Music vs. VHS

In the past, people associated the word “videos” with not only cassettes but — more specifically — cassettes with movies on them.

Films. Fully-fledged big-budget Hollywood fodder or shorts, TV shows, flicks, ads, documentaries, pornos, private, commercial, professional, home, amateur, art… the whole gamut of visually-focused messages, moving images or memories to be viewed in the confines of your own home.

In the current context, audio quality play a mere supporting role but once you precede the word “videos” with the word “music”, you suddenly have a completely different form of art — a very different product — and in my humble opinion the ultimate art form (but that’s topic for another discussion).

And as far as cassettes are concerned, part of my current project very much includes the “refreshing” (updating on discogs) and “ridding” (selling on Amazon) of those parts of my old music video and concert collection on the obsolete VHS format that have since been replaced by nice ‘n clean remastered 5.1 surround sound DVD editions, or scrapping the ones that haven’t stood the test of time.

One of those is NOW: The Video, as my discogs review predicted three years ago:

Apparently #15 in an already-established (UK) series and the second-ever music video I bought, this first South African edition was a welcome addition to a sadly-absent supply of affordable international (read: foreign) music videos down south of the Limpopo – certainly from the buying public’s perspective.
Seemingly absent, too were the consumers themselves; this was the only edition that I ever knew of.

The content, though, was great… for 1989. There’s some memorable and fun stuff on here: Jive Bunny, however silly and irritating, does bring a smile to one’s face and The Beautiful South’s take on shallow bubblegum music is rather charming.
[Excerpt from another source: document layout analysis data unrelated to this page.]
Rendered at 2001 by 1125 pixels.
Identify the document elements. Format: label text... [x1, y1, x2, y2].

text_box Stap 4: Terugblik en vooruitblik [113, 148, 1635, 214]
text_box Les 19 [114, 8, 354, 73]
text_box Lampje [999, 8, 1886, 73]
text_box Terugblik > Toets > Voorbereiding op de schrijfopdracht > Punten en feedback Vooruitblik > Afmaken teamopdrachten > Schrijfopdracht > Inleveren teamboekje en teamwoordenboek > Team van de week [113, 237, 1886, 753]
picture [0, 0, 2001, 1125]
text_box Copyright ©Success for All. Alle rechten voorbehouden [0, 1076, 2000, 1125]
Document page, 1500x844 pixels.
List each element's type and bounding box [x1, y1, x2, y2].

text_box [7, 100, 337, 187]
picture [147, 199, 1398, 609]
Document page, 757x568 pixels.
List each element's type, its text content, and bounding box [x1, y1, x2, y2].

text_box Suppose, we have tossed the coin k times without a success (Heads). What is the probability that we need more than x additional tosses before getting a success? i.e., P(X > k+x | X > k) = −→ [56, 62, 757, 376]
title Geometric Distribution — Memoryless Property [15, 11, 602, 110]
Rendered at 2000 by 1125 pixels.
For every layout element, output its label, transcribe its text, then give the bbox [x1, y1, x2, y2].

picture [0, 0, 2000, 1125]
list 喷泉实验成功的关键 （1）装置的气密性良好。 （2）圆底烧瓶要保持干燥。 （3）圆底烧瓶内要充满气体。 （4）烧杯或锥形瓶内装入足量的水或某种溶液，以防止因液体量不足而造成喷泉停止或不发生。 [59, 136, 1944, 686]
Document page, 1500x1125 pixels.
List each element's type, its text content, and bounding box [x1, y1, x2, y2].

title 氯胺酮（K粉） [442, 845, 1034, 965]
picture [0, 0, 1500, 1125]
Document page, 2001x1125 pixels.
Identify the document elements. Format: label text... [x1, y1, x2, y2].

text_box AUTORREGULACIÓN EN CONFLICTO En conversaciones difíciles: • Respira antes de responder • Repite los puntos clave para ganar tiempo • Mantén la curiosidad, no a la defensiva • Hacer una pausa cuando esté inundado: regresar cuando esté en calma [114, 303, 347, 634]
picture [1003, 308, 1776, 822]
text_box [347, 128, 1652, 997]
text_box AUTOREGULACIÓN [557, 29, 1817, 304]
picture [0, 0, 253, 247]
Other favourites are #1 & 10, while the rest is very much Zeitgeist fodder.

And no, this one’s not even worth replacing on DVD; in this day and age of YouTube and broadband connections, “videos” have become completely expendable and almost instantly viewable anywhere there’s an internet connection — while the internet itself becomes the media carrier.

Of the 15 video tracks included on the aforementioned music video compilation, it was (ironically) only the Jive Bunny video I wasn’t able to find on YouTube.

Just as video once killed the radio star, YouTube has now killed the M-TV star.